Triton of Delaware, an ATM manufacturer that makes its machines in the U.S. and was formerly a division of the Dover Corp., has been sold to private investors, the company confirmed.
The company had been undergoing a degree of uncertainty after a previous purchase attempt had fallen through. Antitrust issues with the U.S. Justice Department stymied that deal.
Triton, which manufacturers its machines in Long Beach, Miss., began as a manufacturer of primarily retail-based cash dispensing ATMs but has since begun to also manufacturer machines smaller financial institutions such as community banks and credit unions can deploy in their branches.
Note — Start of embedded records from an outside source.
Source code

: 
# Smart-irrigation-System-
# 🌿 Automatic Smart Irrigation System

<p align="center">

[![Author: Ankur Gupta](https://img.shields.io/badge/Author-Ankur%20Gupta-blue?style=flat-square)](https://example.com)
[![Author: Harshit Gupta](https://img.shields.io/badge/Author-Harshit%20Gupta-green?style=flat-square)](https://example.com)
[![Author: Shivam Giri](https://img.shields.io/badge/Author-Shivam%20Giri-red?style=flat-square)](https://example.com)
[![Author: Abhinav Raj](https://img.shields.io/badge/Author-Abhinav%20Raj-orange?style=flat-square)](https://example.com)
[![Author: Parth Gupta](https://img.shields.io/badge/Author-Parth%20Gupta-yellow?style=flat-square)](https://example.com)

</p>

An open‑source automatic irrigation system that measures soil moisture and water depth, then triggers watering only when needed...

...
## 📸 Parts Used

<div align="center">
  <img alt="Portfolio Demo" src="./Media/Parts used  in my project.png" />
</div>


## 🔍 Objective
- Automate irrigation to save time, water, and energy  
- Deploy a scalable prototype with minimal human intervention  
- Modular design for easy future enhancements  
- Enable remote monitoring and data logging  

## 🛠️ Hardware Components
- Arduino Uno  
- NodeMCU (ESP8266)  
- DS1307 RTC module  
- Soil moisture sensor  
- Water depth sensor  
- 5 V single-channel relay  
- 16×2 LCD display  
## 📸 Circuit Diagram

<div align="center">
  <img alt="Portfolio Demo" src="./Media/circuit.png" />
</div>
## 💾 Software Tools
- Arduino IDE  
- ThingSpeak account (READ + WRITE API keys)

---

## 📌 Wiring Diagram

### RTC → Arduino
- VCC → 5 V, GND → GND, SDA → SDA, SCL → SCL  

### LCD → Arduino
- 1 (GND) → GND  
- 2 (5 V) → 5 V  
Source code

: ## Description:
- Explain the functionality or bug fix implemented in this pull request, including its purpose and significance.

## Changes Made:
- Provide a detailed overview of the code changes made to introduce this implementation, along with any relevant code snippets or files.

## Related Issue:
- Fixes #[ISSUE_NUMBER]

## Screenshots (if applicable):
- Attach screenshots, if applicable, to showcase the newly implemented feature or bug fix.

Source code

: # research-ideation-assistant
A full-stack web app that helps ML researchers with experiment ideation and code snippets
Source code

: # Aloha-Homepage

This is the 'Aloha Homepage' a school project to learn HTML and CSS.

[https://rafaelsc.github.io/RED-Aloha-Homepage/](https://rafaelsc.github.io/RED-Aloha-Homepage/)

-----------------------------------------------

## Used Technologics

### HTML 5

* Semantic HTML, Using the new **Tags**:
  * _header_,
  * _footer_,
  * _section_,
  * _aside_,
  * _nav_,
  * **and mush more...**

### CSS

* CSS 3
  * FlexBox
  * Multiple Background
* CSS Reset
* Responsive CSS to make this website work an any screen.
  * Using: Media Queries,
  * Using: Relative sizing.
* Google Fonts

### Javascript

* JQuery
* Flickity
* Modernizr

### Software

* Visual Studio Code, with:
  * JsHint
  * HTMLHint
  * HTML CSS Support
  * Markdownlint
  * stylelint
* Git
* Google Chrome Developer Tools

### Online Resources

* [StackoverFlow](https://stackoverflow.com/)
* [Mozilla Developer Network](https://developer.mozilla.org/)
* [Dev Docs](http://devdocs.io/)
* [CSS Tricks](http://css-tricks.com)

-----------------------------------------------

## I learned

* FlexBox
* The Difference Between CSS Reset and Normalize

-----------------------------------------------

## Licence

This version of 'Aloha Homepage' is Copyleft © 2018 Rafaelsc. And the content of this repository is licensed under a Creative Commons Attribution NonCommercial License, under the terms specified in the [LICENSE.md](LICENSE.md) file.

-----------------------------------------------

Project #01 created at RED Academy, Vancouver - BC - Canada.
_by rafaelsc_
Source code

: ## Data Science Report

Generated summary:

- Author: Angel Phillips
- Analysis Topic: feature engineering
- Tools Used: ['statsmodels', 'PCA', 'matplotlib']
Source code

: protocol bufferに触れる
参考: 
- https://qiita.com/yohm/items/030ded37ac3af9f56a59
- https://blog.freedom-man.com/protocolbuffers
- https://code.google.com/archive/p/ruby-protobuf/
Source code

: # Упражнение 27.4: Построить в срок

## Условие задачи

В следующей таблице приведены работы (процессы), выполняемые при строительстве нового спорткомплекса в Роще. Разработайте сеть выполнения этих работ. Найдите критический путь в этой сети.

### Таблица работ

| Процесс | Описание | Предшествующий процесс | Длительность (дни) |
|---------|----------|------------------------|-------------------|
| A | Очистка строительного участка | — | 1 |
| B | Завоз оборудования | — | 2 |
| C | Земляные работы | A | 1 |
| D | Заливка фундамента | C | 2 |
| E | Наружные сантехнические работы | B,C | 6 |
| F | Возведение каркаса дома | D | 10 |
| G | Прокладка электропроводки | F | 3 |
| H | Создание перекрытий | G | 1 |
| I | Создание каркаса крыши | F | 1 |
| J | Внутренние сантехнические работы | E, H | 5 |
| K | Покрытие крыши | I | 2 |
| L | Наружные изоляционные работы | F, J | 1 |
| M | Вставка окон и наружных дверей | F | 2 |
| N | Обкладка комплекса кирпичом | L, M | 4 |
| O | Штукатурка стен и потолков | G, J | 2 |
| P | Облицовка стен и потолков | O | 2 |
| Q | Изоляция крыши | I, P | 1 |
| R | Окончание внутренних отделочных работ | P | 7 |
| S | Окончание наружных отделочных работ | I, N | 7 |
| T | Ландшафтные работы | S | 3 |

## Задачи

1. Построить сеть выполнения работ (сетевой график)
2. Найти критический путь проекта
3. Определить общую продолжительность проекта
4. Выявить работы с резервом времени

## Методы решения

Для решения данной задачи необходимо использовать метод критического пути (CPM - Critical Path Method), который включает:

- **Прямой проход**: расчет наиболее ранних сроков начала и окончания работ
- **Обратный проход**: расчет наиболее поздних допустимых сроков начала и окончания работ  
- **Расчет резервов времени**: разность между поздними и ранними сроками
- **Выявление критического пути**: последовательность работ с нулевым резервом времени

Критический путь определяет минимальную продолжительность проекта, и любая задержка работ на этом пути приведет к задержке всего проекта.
But Triton CEO Daryl Cornell signaled that the ATM maker will likely retreat a bit from making machines that would compete head to head with machines from firms like NCR and Diebold and focus instead on what he called the firm's "white label, off-premises, ATMs" where it first made its name.
"When Triton was part of Dover Corp., there were certain growth initiatives that saw us try to compete with big ATM manufactures," Cornell said. Triton will continue to make and market the models that financial institutions, particularly community banks and credit unions, have liked but will not try to compete for the Citibank or Bank of America business.
Cornell stressed that Triton's machines remain popular with community banks and credit unions because, he said, their relatively streamlined and inexpensive operating system gave Triton machines a lower operating costs than that offered by rival manufacturers.